● Activity
Edit the records from the line with "poster, a moderator or a" to the line with "Why can’t I access a", replacing "vote" with "ballot" and leaving every other word unchanged.

● Data section

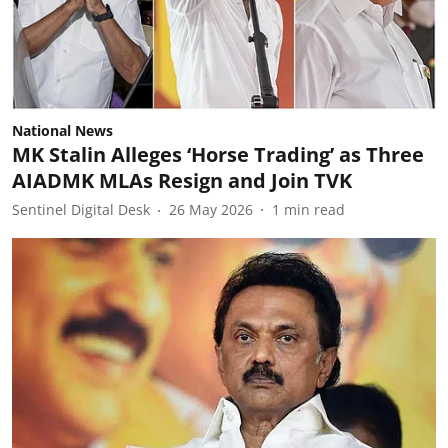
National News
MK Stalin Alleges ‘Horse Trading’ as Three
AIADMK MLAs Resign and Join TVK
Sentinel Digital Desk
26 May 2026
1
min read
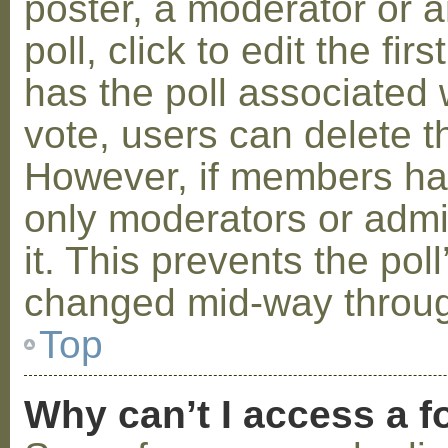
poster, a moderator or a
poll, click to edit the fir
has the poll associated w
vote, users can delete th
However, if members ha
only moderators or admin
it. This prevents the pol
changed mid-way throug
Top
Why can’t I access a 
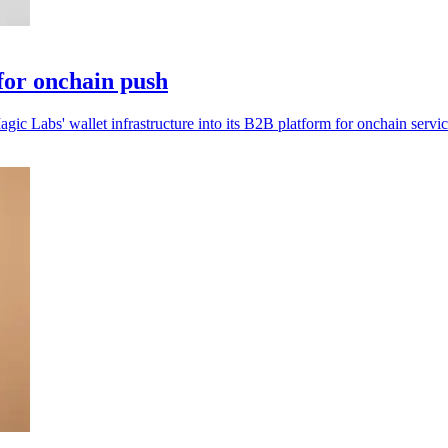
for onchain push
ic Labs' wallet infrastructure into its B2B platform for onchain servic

...

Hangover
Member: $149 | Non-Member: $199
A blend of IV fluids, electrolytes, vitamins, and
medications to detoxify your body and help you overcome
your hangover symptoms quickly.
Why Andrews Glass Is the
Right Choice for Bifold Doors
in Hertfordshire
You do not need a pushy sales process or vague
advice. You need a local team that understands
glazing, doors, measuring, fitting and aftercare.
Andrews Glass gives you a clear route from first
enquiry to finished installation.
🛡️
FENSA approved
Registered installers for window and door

---

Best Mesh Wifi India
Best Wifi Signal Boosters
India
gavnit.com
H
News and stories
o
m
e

● Exercise response
poster, a moderator or a
poll, click to edit the fir
has the poll associated w
ballot, users can delete th
However, if members ha
only moderators or admin
it. This prevents the pol
changed mid-way throug
Top
Why can’t I access a 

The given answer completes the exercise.